The implications of the new Impac Prize - or the International IMPAC Dublin Literary Award, to give it its full, baggy honorific - have only just begun to sink in. At £100,000, the prize is by some way the largest available to novelists. Its proposed catchment area is similarly vast: any novel published anywhere in the world is eligible, provided it's available in English translation.
There is something counter-productive about such crazed inclusivity. When prizes began to be awarded for individual works rather than a writer's oeuvre, it was as a contribution to the nation's literature. To be eligible for one of the major prizes - the Booker, the Whitbread - you had to reside in the British Isles or the Commonwealth. That meant (for the Booker judges at any rate) between 100 and 130 novels would be eligible each year.
The Irish Times Award upped the ante by offering their prize for a novel published in England, Ireland or America. Allowing US writers in meant the potential submissions for the prize doubled; but the organisers, instead of requiring the judges to read 250 books, settled instead for a shortlist based on the recommendations of literary commentators. Now novels published in Guatemalan or Inuit are eligible for the Impac Prize, provided an English translation exists. But this means a potential submission of - how many? A thousand novels? Ten thousand? How can you possibly judge that lot? Impac's answer is to enlist the help of what they call "the Municipal Public Library System of Capital Cities worldwide''. Each country's central library will nominate three books.
I cannot recall when I ever heard such a bizarre and philistine enterprise.

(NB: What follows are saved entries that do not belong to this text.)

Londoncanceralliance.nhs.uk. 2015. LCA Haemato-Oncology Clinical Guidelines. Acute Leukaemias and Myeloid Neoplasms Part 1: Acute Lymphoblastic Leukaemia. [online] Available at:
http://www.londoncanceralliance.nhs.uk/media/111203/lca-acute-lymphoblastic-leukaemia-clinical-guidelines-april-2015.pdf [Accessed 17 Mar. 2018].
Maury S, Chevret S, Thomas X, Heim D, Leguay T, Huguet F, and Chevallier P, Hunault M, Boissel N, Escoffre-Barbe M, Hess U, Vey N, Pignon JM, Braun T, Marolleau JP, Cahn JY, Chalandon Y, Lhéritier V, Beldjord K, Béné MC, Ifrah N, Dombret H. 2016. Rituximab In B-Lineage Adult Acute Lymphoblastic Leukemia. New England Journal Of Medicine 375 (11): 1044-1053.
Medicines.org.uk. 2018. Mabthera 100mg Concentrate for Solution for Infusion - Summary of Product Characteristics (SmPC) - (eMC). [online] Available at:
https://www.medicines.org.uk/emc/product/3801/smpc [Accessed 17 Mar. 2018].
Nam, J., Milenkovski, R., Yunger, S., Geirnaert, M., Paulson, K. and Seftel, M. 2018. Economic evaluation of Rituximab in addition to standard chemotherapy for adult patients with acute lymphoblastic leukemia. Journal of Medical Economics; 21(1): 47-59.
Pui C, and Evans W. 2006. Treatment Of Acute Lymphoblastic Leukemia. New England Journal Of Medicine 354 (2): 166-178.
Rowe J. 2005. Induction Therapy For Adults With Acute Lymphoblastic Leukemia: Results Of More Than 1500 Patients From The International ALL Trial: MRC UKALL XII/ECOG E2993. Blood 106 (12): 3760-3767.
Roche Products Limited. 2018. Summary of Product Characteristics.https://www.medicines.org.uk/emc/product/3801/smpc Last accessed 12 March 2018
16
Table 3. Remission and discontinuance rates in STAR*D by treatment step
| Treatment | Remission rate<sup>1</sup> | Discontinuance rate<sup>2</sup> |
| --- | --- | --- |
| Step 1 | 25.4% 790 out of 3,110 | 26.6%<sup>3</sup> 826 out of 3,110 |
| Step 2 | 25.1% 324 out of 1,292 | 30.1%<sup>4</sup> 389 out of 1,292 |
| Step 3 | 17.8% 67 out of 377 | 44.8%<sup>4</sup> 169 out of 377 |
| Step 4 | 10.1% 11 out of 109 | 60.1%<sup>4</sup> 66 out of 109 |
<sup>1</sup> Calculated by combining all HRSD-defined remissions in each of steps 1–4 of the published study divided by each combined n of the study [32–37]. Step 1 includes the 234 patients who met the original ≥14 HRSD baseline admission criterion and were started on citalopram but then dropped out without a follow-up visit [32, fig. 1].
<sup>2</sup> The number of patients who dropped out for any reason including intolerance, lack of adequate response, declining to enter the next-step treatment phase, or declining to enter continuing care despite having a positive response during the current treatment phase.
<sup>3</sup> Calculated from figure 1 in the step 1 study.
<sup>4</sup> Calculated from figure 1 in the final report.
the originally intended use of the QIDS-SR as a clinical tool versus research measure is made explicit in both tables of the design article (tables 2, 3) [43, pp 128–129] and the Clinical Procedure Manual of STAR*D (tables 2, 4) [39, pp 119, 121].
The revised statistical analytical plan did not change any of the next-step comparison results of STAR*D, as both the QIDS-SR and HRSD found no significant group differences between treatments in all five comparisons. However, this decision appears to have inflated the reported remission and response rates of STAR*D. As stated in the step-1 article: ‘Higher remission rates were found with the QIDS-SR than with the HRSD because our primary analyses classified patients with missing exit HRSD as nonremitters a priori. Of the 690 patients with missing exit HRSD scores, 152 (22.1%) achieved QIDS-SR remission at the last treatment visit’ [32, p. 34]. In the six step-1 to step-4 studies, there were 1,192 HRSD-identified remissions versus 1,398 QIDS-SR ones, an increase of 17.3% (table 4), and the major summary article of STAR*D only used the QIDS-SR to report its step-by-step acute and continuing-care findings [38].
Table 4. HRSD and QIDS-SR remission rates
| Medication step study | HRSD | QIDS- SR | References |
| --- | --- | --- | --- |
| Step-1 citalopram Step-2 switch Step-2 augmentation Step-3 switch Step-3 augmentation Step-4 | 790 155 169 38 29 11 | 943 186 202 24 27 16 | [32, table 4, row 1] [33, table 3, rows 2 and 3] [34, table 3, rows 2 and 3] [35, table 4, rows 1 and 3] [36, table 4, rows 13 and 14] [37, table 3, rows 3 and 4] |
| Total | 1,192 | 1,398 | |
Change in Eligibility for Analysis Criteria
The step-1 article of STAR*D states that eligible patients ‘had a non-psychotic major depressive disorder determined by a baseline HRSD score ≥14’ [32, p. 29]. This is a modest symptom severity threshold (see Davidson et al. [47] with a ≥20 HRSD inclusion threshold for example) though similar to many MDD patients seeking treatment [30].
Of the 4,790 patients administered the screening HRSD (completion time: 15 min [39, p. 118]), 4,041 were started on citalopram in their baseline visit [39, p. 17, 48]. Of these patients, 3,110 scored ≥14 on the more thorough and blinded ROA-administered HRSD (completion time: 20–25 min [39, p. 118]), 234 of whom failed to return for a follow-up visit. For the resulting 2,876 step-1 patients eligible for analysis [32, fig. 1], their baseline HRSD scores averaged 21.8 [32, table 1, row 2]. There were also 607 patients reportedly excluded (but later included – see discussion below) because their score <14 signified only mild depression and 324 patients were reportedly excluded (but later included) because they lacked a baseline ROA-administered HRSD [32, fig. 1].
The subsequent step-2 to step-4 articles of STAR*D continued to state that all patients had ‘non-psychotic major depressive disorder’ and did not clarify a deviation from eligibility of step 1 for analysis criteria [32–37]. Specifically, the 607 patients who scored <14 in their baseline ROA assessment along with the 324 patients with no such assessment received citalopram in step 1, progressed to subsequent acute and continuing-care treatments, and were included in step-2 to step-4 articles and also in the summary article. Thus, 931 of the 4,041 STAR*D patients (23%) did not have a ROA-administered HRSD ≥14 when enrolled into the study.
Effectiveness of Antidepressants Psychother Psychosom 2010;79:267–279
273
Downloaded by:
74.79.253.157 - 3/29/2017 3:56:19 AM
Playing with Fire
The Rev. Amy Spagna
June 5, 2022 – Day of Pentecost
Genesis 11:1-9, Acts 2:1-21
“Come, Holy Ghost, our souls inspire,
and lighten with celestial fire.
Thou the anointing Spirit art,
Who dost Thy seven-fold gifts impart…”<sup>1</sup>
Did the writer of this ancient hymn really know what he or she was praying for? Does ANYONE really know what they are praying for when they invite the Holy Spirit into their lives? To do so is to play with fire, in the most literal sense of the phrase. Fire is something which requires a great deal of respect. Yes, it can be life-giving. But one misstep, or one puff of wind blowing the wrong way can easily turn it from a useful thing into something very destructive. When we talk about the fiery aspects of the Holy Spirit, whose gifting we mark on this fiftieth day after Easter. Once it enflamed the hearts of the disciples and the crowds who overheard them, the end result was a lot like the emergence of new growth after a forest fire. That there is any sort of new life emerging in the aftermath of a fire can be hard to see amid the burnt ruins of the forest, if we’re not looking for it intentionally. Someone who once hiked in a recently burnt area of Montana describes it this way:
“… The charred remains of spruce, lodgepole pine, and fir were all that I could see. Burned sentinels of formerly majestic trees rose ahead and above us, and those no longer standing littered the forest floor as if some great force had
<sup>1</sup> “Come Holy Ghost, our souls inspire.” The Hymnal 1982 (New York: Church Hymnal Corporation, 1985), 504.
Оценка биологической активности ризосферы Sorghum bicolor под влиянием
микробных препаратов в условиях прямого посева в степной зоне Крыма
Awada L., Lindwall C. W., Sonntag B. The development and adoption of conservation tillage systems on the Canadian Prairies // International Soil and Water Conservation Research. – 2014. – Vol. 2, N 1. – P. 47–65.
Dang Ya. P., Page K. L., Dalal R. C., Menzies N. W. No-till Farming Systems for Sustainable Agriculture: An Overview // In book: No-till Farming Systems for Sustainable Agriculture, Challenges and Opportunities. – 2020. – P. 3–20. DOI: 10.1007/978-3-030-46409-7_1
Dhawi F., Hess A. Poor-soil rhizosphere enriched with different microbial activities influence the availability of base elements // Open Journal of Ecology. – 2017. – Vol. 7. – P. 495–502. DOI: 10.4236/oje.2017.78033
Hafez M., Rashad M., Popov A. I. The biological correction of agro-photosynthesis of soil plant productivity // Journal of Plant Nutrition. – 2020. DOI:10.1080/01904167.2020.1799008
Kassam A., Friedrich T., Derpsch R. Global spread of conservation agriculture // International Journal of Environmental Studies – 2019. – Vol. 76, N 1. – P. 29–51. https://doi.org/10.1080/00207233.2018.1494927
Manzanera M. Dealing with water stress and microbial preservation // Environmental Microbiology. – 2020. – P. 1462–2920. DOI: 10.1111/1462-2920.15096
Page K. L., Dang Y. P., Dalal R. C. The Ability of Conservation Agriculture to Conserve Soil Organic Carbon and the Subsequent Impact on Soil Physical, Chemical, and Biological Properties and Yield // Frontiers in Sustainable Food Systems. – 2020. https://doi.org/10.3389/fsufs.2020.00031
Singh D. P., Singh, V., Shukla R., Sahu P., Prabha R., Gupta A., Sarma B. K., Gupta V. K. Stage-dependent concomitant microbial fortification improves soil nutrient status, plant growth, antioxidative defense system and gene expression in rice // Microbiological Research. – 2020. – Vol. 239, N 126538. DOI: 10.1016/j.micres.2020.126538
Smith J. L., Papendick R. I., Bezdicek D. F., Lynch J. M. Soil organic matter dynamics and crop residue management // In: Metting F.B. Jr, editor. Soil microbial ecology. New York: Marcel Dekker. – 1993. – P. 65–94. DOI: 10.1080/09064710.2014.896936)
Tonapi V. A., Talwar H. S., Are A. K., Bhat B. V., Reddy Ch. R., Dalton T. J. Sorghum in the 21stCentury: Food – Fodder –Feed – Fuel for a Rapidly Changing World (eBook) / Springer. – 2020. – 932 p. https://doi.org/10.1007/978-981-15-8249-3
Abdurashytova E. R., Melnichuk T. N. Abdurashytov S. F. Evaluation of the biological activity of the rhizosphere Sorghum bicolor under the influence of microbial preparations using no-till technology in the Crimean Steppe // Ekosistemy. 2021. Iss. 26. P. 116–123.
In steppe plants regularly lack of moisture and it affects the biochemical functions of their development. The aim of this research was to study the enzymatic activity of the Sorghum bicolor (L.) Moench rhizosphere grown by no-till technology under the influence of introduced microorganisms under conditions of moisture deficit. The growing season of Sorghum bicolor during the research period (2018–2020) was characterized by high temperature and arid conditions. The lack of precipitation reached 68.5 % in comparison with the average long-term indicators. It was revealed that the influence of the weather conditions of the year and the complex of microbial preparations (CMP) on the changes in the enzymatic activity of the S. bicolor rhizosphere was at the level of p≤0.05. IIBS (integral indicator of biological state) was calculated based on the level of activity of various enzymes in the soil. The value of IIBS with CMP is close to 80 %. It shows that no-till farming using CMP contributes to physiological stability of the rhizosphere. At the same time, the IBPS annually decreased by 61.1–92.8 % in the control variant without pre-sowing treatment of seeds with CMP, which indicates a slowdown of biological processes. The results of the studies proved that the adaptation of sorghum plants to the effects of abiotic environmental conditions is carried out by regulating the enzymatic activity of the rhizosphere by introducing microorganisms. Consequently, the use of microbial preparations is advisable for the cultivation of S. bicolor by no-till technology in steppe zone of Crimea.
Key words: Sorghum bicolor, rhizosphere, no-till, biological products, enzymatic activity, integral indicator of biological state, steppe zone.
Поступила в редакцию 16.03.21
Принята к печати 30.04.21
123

Librarians are not literary critics. Their job is to acquire books, lend them and retrieve them. Whatever their personal reading tastes may be, their sole professional connection with novels is to note how many times they are taken off the shelf by the public. By such a criterion, the judges of this misguided new prize will find themselves reading exclusively the works of Ms Catherine Cookson, Ms Joanna Trollope and their cultural equivalents from all over the globe.